I recently preached a sermon on Mark 8:34, where Jesus Says “If anyone would come after me, let him deny himself, take up his cross, and follow me.” I have found there is a great misconception of what this verse means. Many, thinking that Deny Yourself is referring to things, miss the point completely. The point of the verse is not to deny yourself of chocolate or of buying a new car, although you may need to. It is about Denying yourself of YOURSELF. Your self-made identities. Your desires. Your man-made convictions. Your man-made traditions. Your anti-scriptural positions. The things that you think make you, you, outside of Christ.
Yikes! When? Whenever your self-desire, self-fulfillment, self-made identity, self-chosen way of doing things, whenever yourself gets in the way of your relationships with family, with the body of Christ, and definitely with God. That’s when. Every day. Whenever you are more willing to protect and defend that thing, idea, identity, more than you are to move toward people in love. Whenever your commitment to that thing, idea, or identity is such that it prevents you from other good things that God commands or causes you to do the bad things that God forbids. In other words, when you make these identity building “things” into idols. Remember, idols are often good things that are made into ultimate things. (I think Tim Keller coined that one)
The context of this verse in Mark’s Gospel follows immediately after Peter rebukes Jesus for saying for the first time that he is going to die. One minute Peter is speaking from God that Jesus is “The Christ the Son of God” and the next minute he is a mouthpiece of Satan (according to Jesus). The interesting thing is that Peter wanted a Good Thing. He wanted Jesus as the Messiah to redeem Israel and remove them from Roman Oppression. Both Good things. The problem was, in Jesus own words “you are not setting your mind on the things of God, but on the things of man.” Peter wanted his own way, what he thought was right, a very deep conviction of his. Yet this good thing was in place of the will of God. Then Jesus turns to the crowds and tells them these words. “Deny Yourself.” Actually he says whoever would come after me, let him deny himself, take up his cross, and follow me. But you get the point.
Why is this kind of self-denial needed? Ever since the Garden, humanity has sought to be their own gods, to make their own identities and to protect those identities at all costs. The problem is with 7 billion people on the planet, that’s a lot of “selfs” trying to keep themselves sovereign at other selfs’ expenses. Jesus, our savior, says you can’t follow yourself if you are to follow Him. You can’t mix your righteousness built on your self with His righteousness. So look to His work, His identity ahead of your own.

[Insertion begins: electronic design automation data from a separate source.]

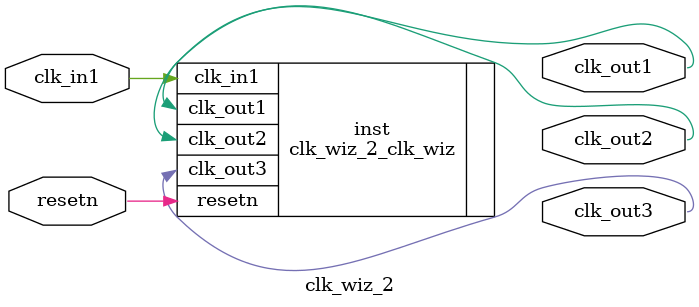
<source format=v>


`timescale 1ps/1ps

(* CORE_GENERATION_INFO = "clk_wiz_2,clk_wiz_v6_0_15_0_0,{component_name=clk_wiz_2,use_phase_alignment=true,use_min_o_jitter=false,use_max_i_jitter=false,use_dyn_phase_shift=false,use_inclk_switchover=false,use_dyn_reconfig=false,enable_axi=0,feedback_source=FDBK_AUTO,PRIMITIVE=MMCM,num_out_clk=3,clkin1_period=10.000,clkin2_period=10.000,use_power_down=false,use_reset=true,use_locked=false,use_inclk_stopped=false,feedback_type=SINGLE,CLOCK_MGR_TYPE=NA,manual_override=false}" *)

module clk_wiz_2 
 (
  // Clock out ports
  output        clk_out1,
  output        clk_out2,
  output        clk_out3,
  // Status and control signals
  input         resetn,
 // Clock in ports
  input         clk_in1
 );

  clk_wiz_2_clk_wiz inst
  (
  // Clock out ports  
  .clk_out1(clk_out1),
  .clk_out2(clk_out2),
  .clk_out3(clk_out3),
  // Status and control signals               
  .resetn(resetn), 
 // Clock in ports
  .clk_in1(clk_in1)
  );

endmodule

</source>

And when we do that by faith, he can then empower us to follow in his footsteps.
That’s the point of Philippians 2. Paul writes “don’t look to your own interests (yourself) but look to the interest of others.” He then says “Have this Mind(set) among YOURSELVES which was also in Christ Jesus who did not regard equality with God a thing to be grasped but emptied HIMSELF, taking the form of a servant…” In other words, this is the path Christ himself took. Have his mindset. The mindset that says to the Father – “not my will but yours be done” even though it comes at great expense to your convictions.
This is the mindset of the believer. But how about convictions? Do we deny ourselves of our convictions? Well, we don’t deny ourselves of the core beliefs of the faith obviously. We don’t deny ourselves of sound doctrine or of holy living. But otherwise yes, we deny even our good convictions if they are raised to idolatrous level as I indicated in the points in the second paragraph. Paul puts it this way 1 Corinthians 9 Paul writes “I have become all things to all people that I might win some.” He says something very similar in Romans 14. And some of the things he was talking about meant laying aside some very strong convictions about religion, spirituality, health practices and diet. We do it for unity within the body. We do it to share grace with those outside the body (1 Corinthians 9:23). We do it because we want to wear his righteousness and not our own, because we are secure in his identity and not our own (Philippians 3:8-11).
So, let’s say with Paul that we count our own identity as garbage for the worth of knowing our Identity in Christ. That is dying to self. That is losing our life to gain it (Mark 8:35).
Let’s say with Paul that “I have been crucified with Christ (DEAD). It is no longer I who live but Christ who lives in me, and the life I now live in the flesh I live by Faith in the Son of God who loved me and gave himself for me.”
When I hear that He LOVES ME, I want to shine his identity even more in my life and my own seems really insignificant.